*** The input ***

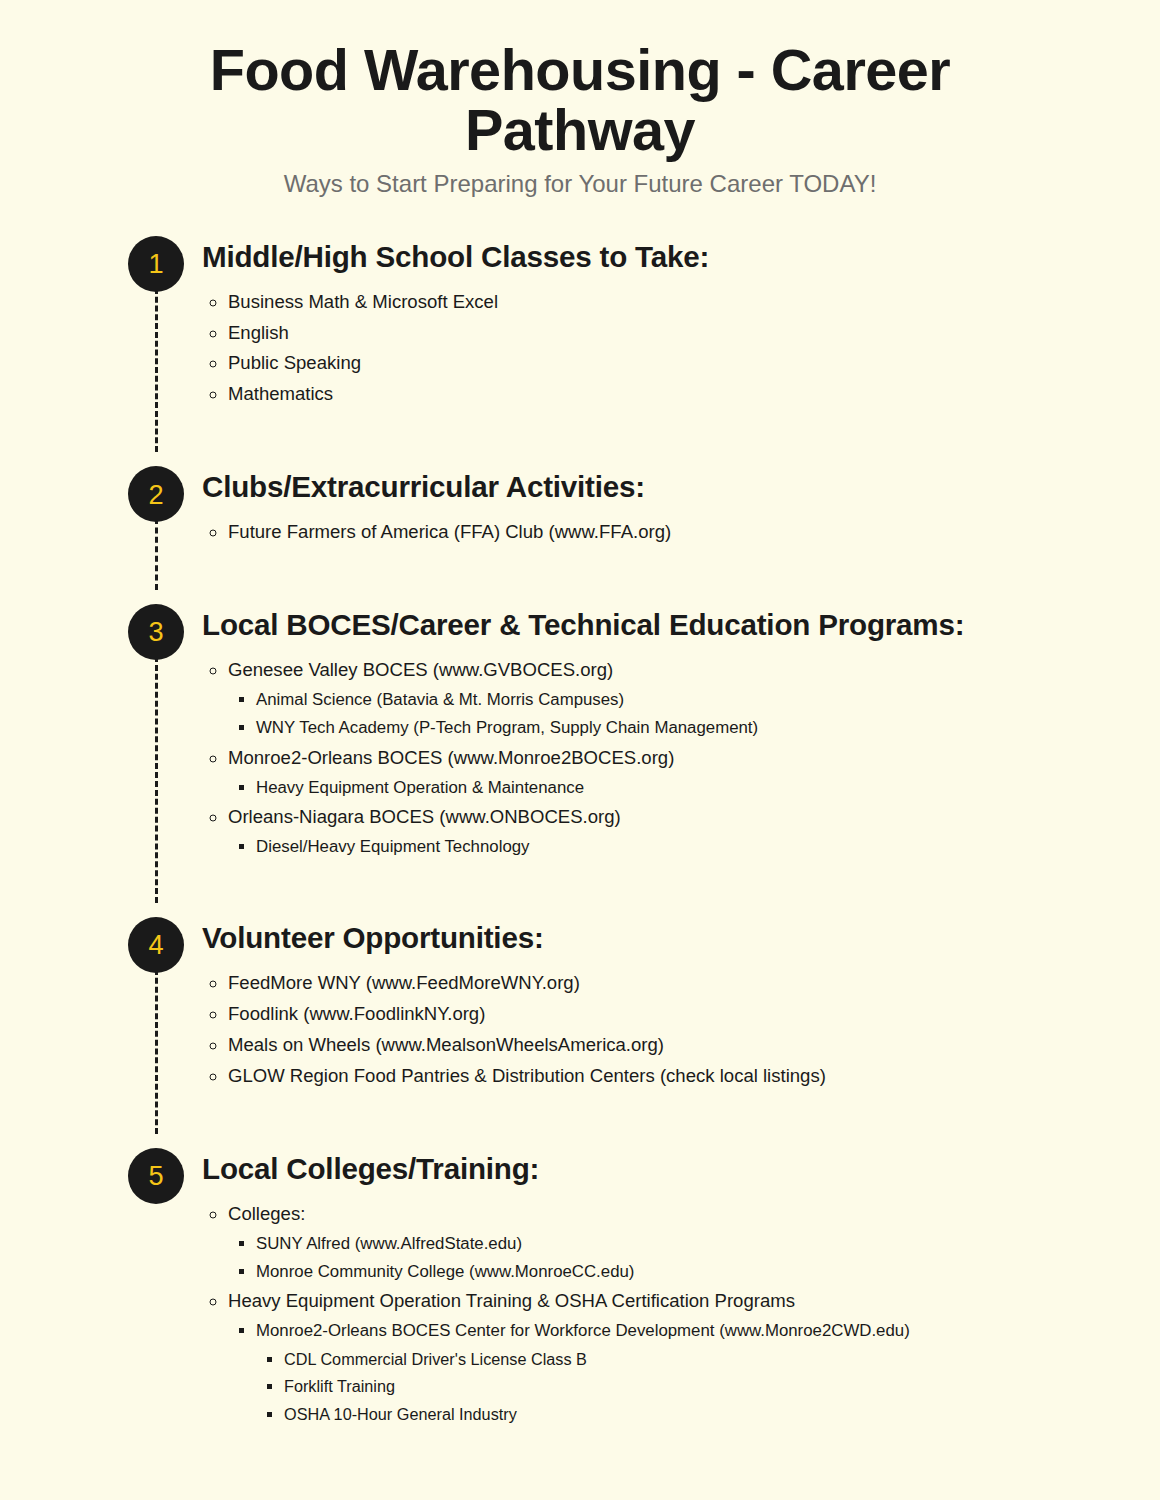Food Warehousing - Career Pathway
Ways to Start Preparing for Your Future Career TODAY!
1
Middle/High School Classes to Take:
Business Math & Microsoft Excel
English
Public Speaking
Mathematics
2
Clubs/Extracurricular Activities:
Future Farmers of America (FFA) Club (www.FFA.org)
3
Local BOCES/Career & Technical Education Programs:
Genesee Valley BOCES (www.GVBOCES.org)
Animal Science (Batavia & Mt. Morris Campuses)
WNY Tech Academy (P-Tech Program, Supply Chain Management)
Monroe2-Orleans BOCES (www.Monroe2BOCES.org)
Heavy Equipment Operation & Maintenance
Orleans-Niagara BOCES (www.ONBOCES.org)
Diesel/Heavy Equipment Technology
4
Volunteer Opportunities:
FeedMore WNY (www.FeedMoreWNY.org)
Foodlink (www.FoodlinkNY.org)
Meals on Wheels (www.MealsonWheelsAmerica.org)
GLOW Region Food Pantries & Distribution Centers (check local listings)
5
Local Colleges/Training:
Colleges:
SUNY Alfred (www.AlfredState.edu)
Monroe Community College (www.MonroeCC.edu)
Heavy Equipment Operation Training & OSHA Certification Programs
Monroe2-Orleans BOCES Center for Workforce Development (www.Monroe2CWD.edu)
CDL Commercial Driver's License Class B
Forklift Training
OSHA 10-Hour General Industry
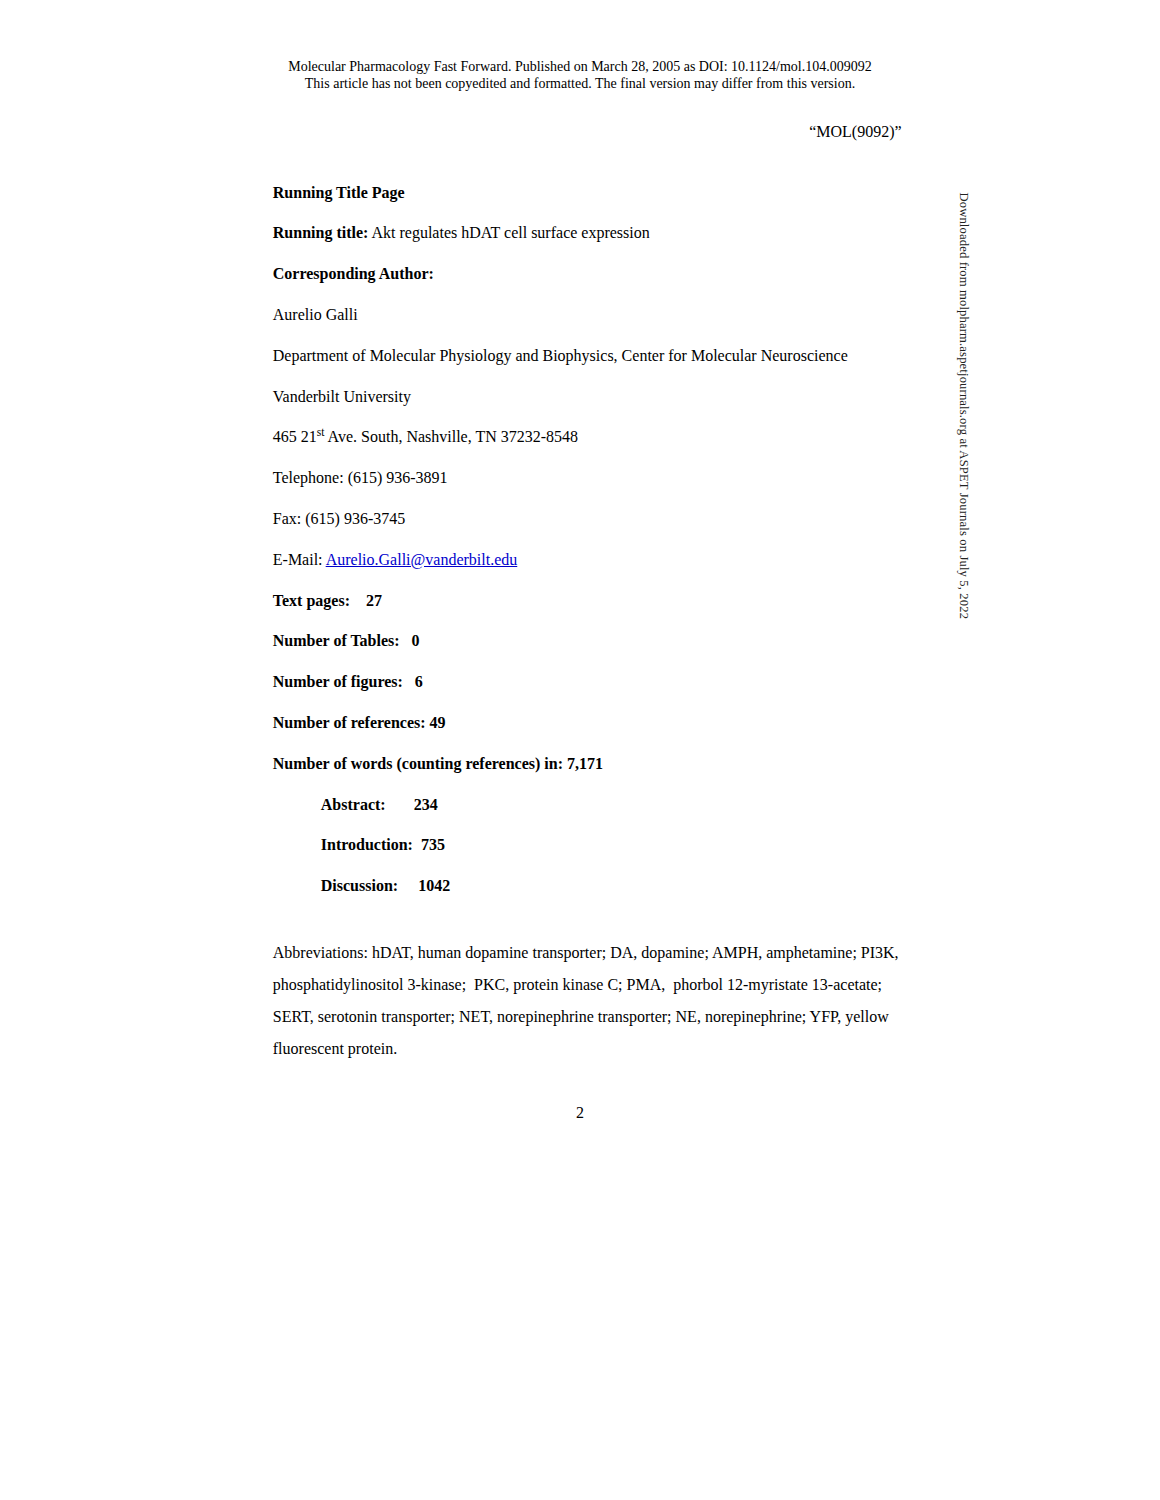Molecular Pharmacology Fast Forward. Published on March 28, 2005 as DOI: 10.1124/mol.104.009092
This article has not been copyedited and formatted. The final version may differ from this version.
“MOL(9092)”
Downloaded from molpharm.aspetjournals.org at ASPET Journals on July 5, 2022
Running Title Page
Running title: Akt regulates hDAT cell surface expression
Corresponding Author:
Aurelio Galli
Department of Molecular Physiology and Biophysics, Center for Molecular Neuroscience
Vanderbilt University
465 21st Ave. South, Nashville, TN 37232-8548
Telephone: (615) 936-3891
Fax: (615) 936-3745
E-Mail: Aurelio.Galli@vanderbilt.edu
Text pages: 27
Number of Tables: 0
Number of figures: 6
Number of references: 49
Number of words (counting references) in: 7,171
Abstract: 234
Introduction: 735
Discussion: 1042
Abbreviations: hDAT, human dopamine transporter; DA, dopamine; AMPH, amphetamine; PI3K, phosphatidylinositol 3-kinase; PKC, protein kinase C; PMA, phorbol 12-myristate 13-acetate; SERT, serotonin transporter; NET, norepinephrine transporter; NE, norepinephrine; YFP, yellow fluorescent protein.
2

*** End of The input ***

▶ _Work request_: All lines from the one containing "Fax: (615) 936-3745" to the end of the records are to be duplicated exactly, and no other lines are to be given.

▶ _Answer to the exercise_:
Fax: (615) 936-3745
E-Mail: Aurelio.Galli@vanderbilt.edu
Text pages: 27
Number of Tables: 0
Number of figures: 6
Number of references: 49
Number of words (counting references) in: 7,171
Abstract: 234
Introduction: 735
Discussion: 1042
Abbreviations: hDAT, human dopamine transporter; DA, dopamine; AMPH, amphetamine; PI3K, phosphatidylinositol 3-kinase; PKC, protein kinase C; PMA, phorbol 12-myristate 13-acetate; SERT, serotonin transporter; NET, norepinephrine transporter; NE, norepinephrine; YFP, yellow fluorescent protein.
2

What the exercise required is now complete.